In a strange way, I find it reassuring. When I was younger, I felt like you had to be into really crazy stuff to be “good in bed.” I’d grown up scrolling through Tumblr where, amongst emo poems and pictures of girls with long bangs in long socks, there was porn. In school, my friend bought Fifty Shades of Grey, and we’d do dramatic readings of it at lunchtime. At university, the emphasis was on sex-positive feminism, which was obviously good, but between my lack of confidence and my developing frontal lobe, it led me to conclude that liberation basically meant enjoying getting choked and being loud and proud about it.

Friends would talk about anal play, or having sex in a train car, and I’d worry that I’d been left behind. It seemed unfair. I’d panicked all through my teenage years about losing my virginity, and now that I had, I was panicking that the sex I was having wasn’t exciting enough. I was young and insecure and didn’t properly know myself, so I wasn’t thinking about what I wanted or enjoyed, but rather what I perceived as something I should want and enjoy. There was no sense of nuance in our discussions of sex; we didn’t consider that people might like some kinky things but not others. It was just this blanket thing of: Are you into this sort of sex or not?

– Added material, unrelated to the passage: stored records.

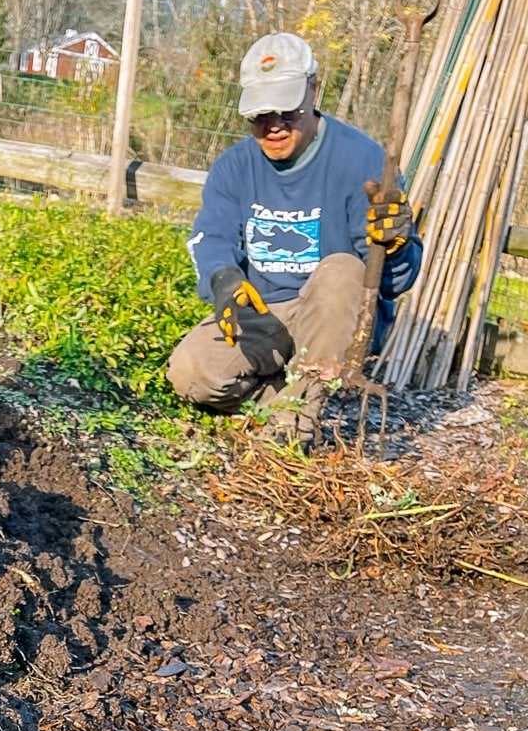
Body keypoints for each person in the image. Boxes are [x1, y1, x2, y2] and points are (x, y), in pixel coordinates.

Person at [167, 31, 422, 442]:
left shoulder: (363, 162)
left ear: (314, 91)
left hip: (333, 315)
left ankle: (298, 419)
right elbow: (209, 237)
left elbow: (392, 283)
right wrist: (224, 280)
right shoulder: (234, 167)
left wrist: (395, 248)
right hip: (266, 313)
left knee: (340, 270)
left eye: (287, 111)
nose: (274, 126)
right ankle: (285, 394)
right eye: (260, 116)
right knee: (191, 372)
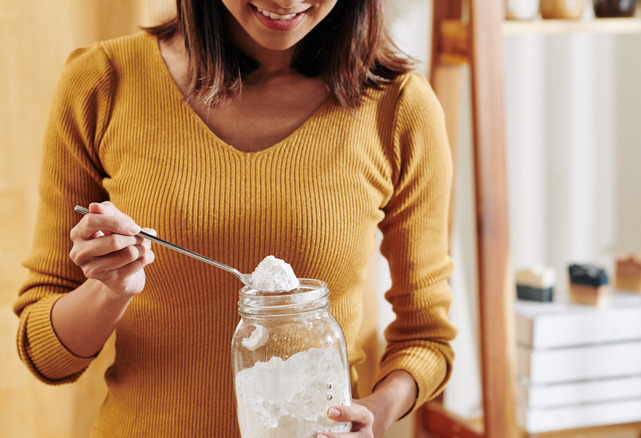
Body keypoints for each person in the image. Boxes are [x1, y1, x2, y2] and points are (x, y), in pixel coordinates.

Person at [13, 0, 456, 436]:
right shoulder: (102, 83)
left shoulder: (400, 108)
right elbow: (47, 357)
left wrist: (376, 411)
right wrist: (109, 290)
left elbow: (426, 338)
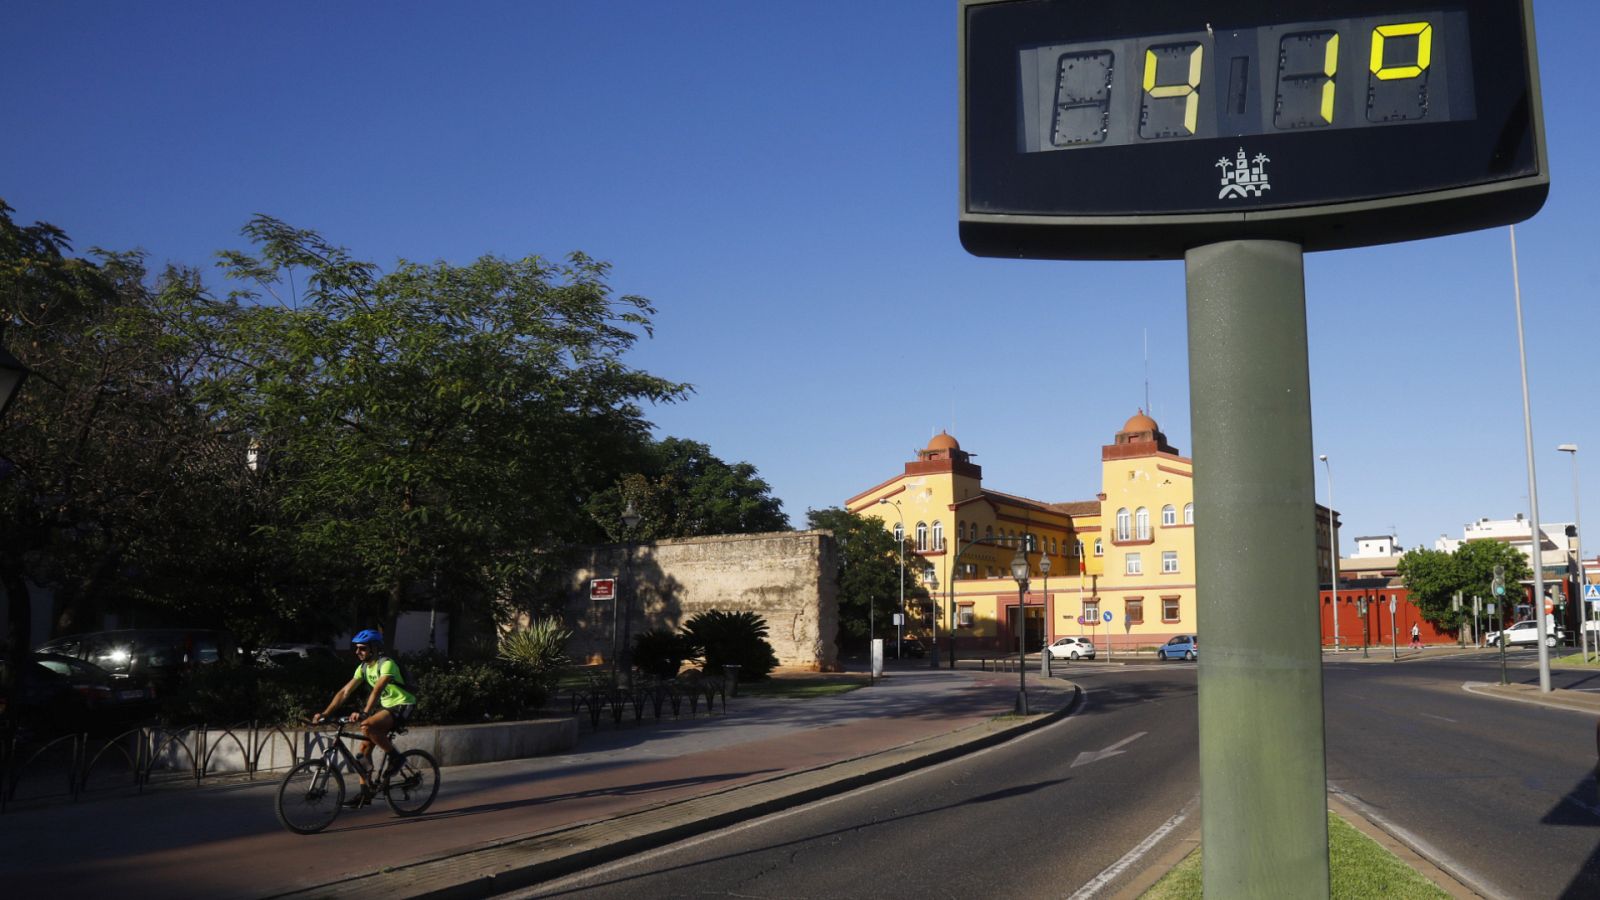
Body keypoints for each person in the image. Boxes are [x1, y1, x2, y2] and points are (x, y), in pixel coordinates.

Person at [312, 629, 417, 807]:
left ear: (374, 648)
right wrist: (325, 713)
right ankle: (365, 793)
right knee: (363, 753)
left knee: (367, 725)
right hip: (386, 708)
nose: (357, 652)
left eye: (362, 648)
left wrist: (365, 712)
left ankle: (397, 758)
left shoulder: (386, 664)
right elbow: (345, 692)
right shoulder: (363, 668)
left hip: (403, 705)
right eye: (356, 648)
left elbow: (377, 689)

It wasn’t traumatic for me, it was just mildly uncomfortable at points—like, someone would pull my hair, and I’d think, Ow, he’s pulling my hair, all while moaning as if I liked it.

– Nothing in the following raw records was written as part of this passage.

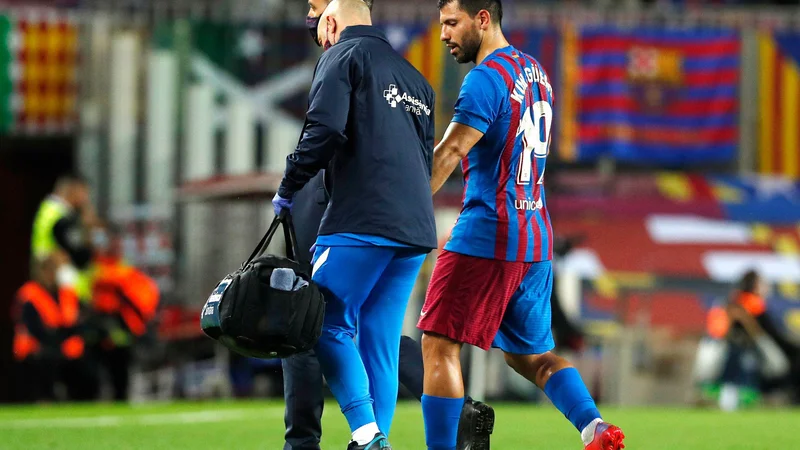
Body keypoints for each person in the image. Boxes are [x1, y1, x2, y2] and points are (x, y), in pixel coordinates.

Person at [279, 1, 494, 448]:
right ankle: (375, 440)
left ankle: (366, 433)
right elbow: (422, 158)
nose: (319, 36)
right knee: (379, 340)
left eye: (319, 24)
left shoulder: (340, 56)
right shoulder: (417, 80)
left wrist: (289, 183)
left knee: (320, 322)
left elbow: (324, 130)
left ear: (333, 20)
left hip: (360, 219)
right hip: (414, 228)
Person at [416, 1, 625, 450]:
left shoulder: (484, 79)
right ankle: (595, 428)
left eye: (452, 23)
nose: (444, 35)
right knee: (532, 356)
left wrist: (405, 209)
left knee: (438, 343)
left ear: (483, 18)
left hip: (487, 233)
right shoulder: (536, 74)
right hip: (534, 237)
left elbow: (452, 152)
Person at [12, 256, 87, 402]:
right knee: (45, 362)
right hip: (36, 349)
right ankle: (44, 399)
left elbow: (77, 321)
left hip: (62, 346)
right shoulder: (29, 294)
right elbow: (34, 328)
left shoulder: (66, 293)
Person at [30, 173, 97, 302]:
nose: (86, 199)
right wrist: (88, 229)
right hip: (63, 284)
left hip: (49, 280)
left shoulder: (48, 210)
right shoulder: (63, 218)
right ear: (74, 190)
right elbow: (80, 254)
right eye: (84, 193)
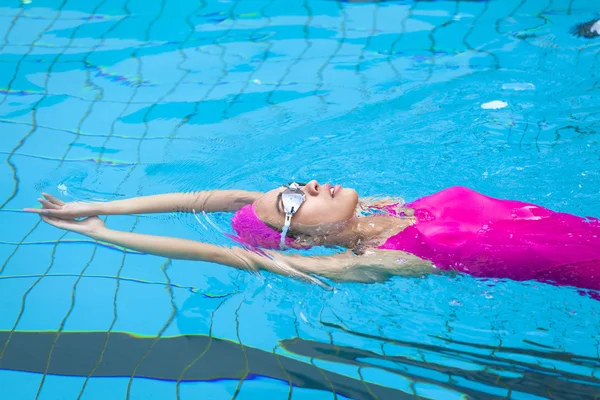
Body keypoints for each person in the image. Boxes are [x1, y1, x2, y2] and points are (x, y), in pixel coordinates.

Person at [24, 182, 600, 293]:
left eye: (293, 183)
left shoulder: (396, 207)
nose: (307, 184)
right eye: (296, 199)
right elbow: (224, 252)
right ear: (304, 236)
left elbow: (215, 200)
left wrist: (100, 201)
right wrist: (106, 233)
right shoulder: (389, 257)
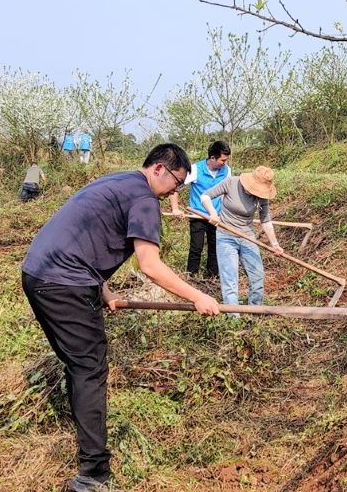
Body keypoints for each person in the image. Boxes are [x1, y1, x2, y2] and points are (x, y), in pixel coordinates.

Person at [21, 143, 220, 492]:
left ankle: (86, 444)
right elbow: (151, 265)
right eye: (176, 181)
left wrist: (102, 289)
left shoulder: (119, 182)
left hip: (38, 272)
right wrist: (199, 295)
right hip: (64, 283)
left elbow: (89, 234)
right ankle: (93, 475)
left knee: (78, 365)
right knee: (89, 369)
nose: (176, 191)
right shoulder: (144, 198)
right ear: (159, 168)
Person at [201, 166, 283, 309]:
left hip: (247, 237)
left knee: (257, 276)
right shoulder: (231, 182)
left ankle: (254, 312)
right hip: (226, 236)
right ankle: (234, 319)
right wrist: (213, 213)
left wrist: (275, 244)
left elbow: (266, 221)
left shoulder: (262, 196)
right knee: (230, 280)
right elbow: (205, 196)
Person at [170, 140, 232, 279]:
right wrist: (175, 208)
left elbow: (226, 193)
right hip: (198, 215)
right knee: (196, 247)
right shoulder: (195, 169)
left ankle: (212, 276)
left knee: (215, 247)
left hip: (216, 216)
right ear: (212, 158)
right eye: (222, 160)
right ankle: (191, 276)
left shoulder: (226, 171)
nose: (225, 163)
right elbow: (175, 188)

Of course, if you’re into kink, if chains and whips do excite you, that’s something to be celebrated too. It’s just nice that, as a culture, we’re now willing to admit it’s not for everyone. We can let the people who get it, get it.

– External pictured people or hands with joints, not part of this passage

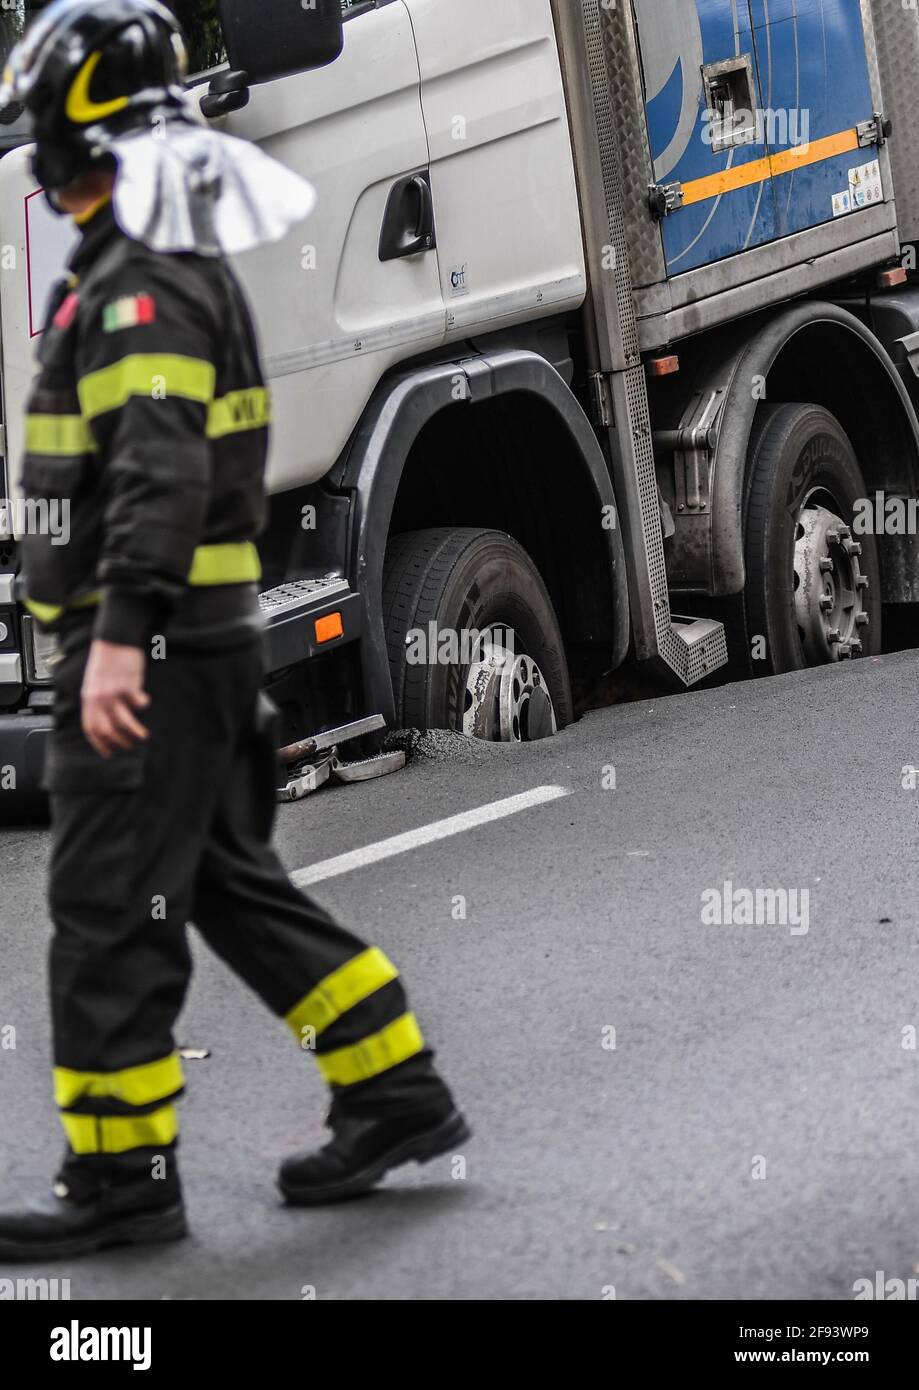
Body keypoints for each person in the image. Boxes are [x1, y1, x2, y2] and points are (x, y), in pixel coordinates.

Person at [0, 0, 467, 1261]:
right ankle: (392, 1089)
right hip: (193, 652)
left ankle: (122, 1180)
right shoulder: (161, 265)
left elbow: (153, 477)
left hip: (147, 657)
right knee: (227, 889)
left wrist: (110, 643)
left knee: (104, 911)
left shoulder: (140, 287)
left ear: (66, 138)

It took a culture shift for me to become more comfortable with who I am sexually, but more than that, it took growing up and realizing I could talk to my friends. Actually, so many things in life got better when I realized I could talk to my friends—really talk, about our families, our relationships with our bodies, our careers. And that the more honest and open I am with them, the more honest and open they will be with me in return. The weirdest and most embarrassing thing about you is probably something they can relate to. The good ones, which is most of them, won’t judge you for anything; they might not have acne on their chin like you, but they will have a weird insecurity about the faces on their knees, or never getting any work done on Fridays or whatever.

So much of the time when we’re younger, we show off around our friends. We’re trying to prove ourselves, make ourselves seem worthy of people like them. We don’t connect, we challenge, and then we end up feeling more alone than ever. Nowadays, the way I talk my way out of feeling anxious is to laugh about things with my friends—like the other day, when I was telling my mate about how this guy put me in reverse cowgirl when I haven’t done that position in years and was so confused about what to do. You can come at friends with your mess, and they’ll come back with something of their own. It’s saying Me too, and if not, I see you.

In the Turkish restaurant when my friend said she was a prude, my other mate forced her to take it back, and then she repeated something she’s said to me before that made me feel a lot better. That there’s no point worrying if sex with someone is going to be “exciting” enough, because if you have chemistry in that way it will always be exciting, just because it’s the two of you. When you have that sort of connection with someone, you become completely unselfconscious. You’re just there, with them. And with them, you could have 10 minutes of very connected missionary, and it would be good—vanilla, actually—and it won’t matter because vanilla is, and has always been, a very good flavor.